(Chart understanding data)
- - - - -

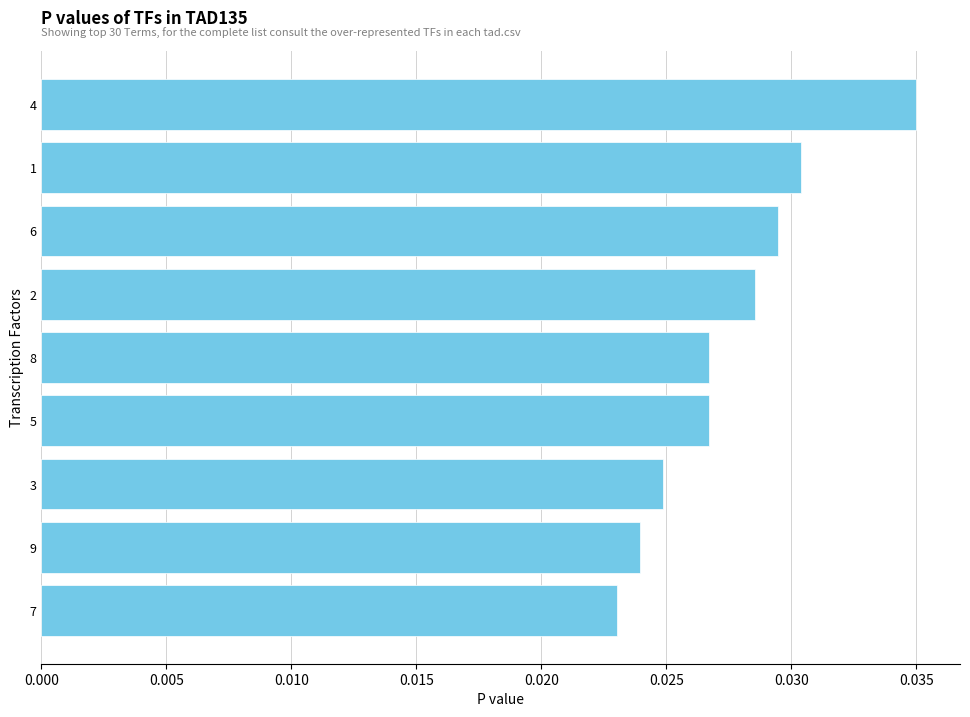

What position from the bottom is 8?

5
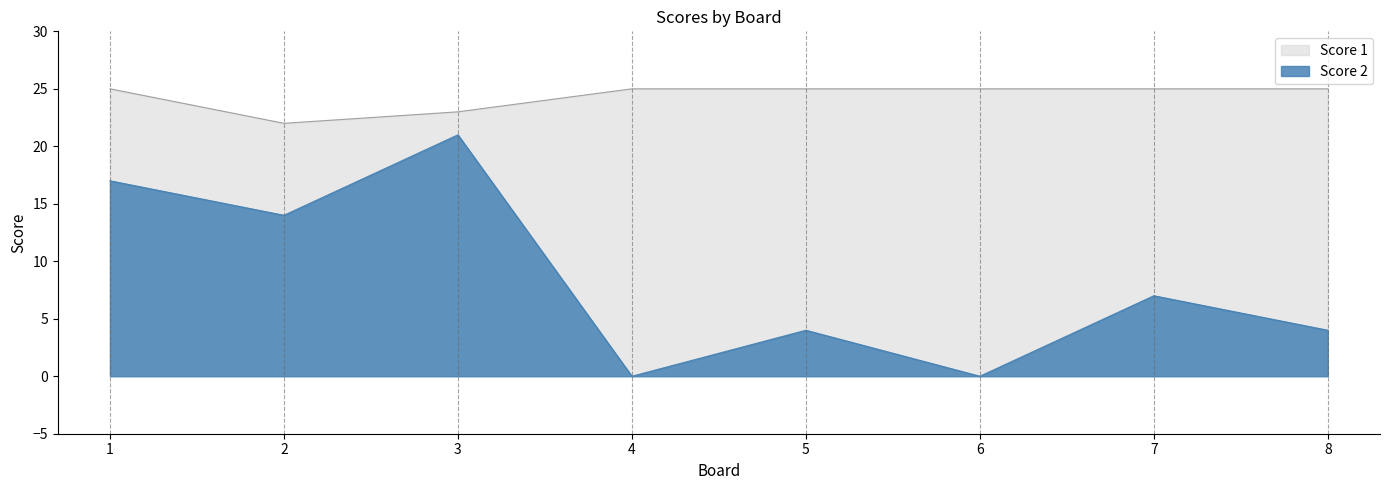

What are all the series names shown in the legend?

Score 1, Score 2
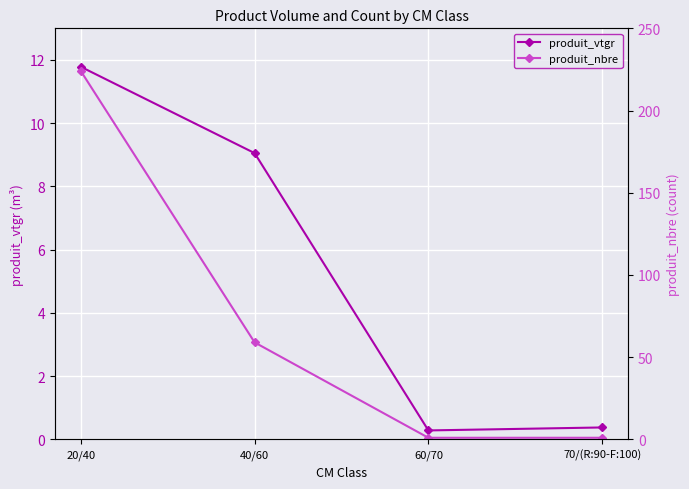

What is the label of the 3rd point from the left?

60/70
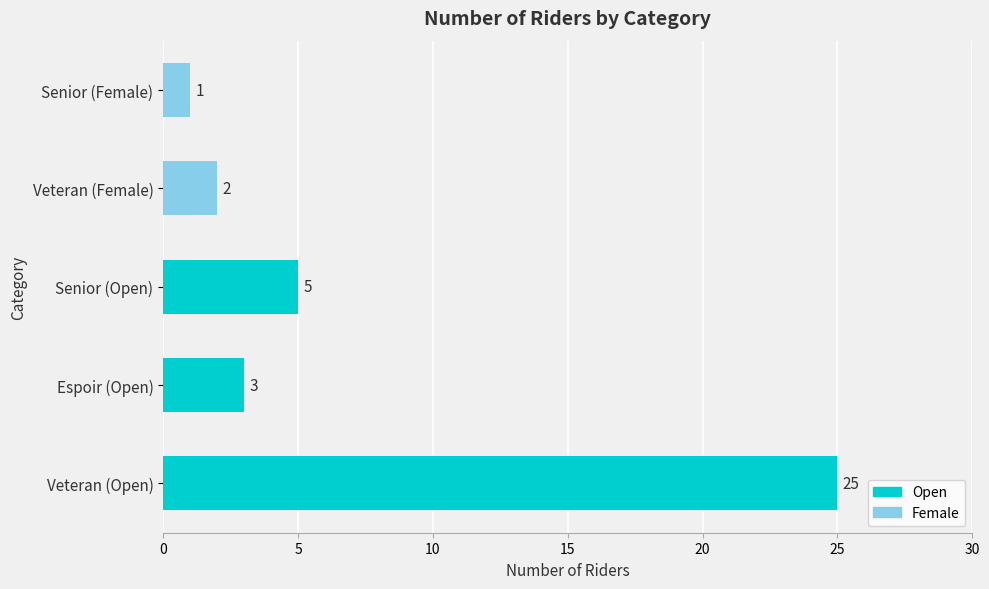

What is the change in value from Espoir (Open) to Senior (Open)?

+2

- - - - -

[Problem statement]: Reproduce the lines above verbatim, starting with the line that contains "What is the label" and continuing through the last line, both ends included. Omit the pictures from your copy.

[Answer for this exercise]:
What is the label of the 3rd point from the left?

60/70

What is the change in value from Espoir (Open) to Senior (Open)?

+2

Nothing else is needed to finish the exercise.